--- Work item ---
Read through the material below and find each line that has the word "pixels"; copy it.

--- Data extract ---
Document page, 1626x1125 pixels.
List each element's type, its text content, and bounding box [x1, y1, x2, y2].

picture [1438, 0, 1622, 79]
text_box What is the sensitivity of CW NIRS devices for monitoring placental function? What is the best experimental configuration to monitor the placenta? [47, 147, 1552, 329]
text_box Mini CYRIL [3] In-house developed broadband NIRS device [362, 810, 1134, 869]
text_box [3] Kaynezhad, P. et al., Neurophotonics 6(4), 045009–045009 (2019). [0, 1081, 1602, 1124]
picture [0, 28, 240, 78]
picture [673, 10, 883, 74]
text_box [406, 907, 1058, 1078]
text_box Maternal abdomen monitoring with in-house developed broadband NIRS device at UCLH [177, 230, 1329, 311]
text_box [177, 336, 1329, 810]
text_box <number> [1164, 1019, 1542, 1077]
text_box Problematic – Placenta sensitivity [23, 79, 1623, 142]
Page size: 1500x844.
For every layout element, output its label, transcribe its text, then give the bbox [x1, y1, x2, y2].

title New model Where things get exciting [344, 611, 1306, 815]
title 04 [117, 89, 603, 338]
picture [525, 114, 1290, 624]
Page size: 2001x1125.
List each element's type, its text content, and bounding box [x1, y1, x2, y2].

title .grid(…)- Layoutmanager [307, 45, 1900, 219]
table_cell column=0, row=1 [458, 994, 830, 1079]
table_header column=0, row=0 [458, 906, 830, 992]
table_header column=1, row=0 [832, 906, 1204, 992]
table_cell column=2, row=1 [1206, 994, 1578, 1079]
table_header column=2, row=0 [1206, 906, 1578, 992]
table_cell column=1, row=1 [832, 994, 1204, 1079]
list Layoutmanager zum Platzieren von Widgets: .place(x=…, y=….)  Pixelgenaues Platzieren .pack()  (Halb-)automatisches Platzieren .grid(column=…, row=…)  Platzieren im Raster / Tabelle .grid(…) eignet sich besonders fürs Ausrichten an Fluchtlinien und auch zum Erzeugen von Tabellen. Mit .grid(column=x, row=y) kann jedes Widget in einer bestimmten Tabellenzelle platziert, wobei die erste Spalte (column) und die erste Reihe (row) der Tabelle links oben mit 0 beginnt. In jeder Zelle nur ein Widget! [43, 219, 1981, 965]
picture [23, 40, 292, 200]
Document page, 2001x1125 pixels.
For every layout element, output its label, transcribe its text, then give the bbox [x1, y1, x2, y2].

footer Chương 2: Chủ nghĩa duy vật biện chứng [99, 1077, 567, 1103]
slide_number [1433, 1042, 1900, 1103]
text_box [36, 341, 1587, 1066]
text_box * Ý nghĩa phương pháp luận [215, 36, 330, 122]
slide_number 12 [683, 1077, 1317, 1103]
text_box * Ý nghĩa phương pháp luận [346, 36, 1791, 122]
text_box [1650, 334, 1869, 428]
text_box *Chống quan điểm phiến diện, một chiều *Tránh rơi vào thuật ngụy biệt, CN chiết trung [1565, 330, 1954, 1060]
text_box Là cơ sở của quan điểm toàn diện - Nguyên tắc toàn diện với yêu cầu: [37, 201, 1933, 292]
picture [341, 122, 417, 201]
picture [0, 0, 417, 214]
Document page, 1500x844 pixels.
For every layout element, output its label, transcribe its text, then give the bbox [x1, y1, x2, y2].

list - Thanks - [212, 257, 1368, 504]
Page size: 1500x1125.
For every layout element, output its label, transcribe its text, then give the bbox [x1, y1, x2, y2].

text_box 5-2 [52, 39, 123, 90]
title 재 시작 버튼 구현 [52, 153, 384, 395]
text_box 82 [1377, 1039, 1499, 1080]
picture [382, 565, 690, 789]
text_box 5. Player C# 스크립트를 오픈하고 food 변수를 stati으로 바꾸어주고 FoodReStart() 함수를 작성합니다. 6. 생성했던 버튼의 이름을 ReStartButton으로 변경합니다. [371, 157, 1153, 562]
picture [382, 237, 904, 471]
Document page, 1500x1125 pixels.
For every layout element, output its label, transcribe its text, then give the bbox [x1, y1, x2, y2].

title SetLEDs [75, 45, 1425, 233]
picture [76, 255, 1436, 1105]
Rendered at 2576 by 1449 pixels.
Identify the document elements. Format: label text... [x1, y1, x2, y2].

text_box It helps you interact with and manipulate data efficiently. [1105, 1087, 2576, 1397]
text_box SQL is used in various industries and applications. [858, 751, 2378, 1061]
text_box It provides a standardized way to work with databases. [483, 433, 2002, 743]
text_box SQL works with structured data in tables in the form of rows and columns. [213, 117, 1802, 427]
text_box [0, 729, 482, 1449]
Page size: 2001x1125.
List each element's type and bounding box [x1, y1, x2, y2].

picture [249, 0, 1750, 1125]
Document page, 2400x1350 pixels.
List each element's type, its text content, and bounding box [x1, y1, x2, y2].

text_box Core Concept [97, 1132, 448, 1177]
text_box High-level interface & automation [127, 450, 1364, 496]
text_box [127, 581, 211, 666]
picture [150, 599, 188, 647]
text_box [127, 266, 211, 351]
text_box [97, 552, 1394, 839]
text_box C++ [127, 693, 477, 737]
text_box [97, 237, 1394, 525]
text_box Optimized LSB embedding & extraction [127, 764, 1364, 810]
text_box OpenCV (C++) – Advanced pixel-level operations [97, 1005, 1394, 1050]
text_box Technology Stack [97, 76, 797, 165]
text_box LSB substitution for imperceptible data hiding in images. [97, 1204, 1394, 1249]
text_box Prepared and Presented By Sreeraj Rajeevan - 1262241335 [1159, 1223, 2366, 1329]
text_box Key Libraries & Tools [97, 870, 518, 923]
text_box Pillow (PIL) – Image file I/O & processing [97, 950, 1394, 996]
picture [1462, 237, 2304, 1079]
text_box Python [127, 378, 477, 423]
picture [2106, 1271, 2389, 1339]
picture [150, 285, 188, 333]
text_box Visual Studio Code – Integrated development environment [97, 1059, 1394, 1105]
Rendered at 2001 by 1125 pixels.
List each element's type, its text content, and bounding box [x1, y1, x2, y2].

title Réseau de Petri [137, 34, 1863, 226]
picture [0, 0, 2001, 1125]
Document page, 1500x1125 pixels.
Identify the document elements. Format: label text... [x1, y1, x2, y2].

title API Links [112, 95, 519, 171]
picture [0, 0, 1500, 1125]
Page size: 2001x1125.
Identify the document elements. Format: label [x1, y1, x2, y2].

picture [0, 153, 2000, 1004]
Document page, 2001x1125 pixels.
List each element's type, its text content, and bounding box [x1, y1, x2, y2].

--- Written answer ---
Document page, 1626x1125 pixels.
Document page, 2001x1125 pixels.
Document page, 1500x844 pixels.
Document page, 1500x1125 pixels.
Rendered at 2576 by 1449 pixels.
Document page, 2400x1350 pixels.
Rendered at 2001 by 1125 pixels.
Document page, 1500x1125 pixels.
Document page, 2001x1125 pixels.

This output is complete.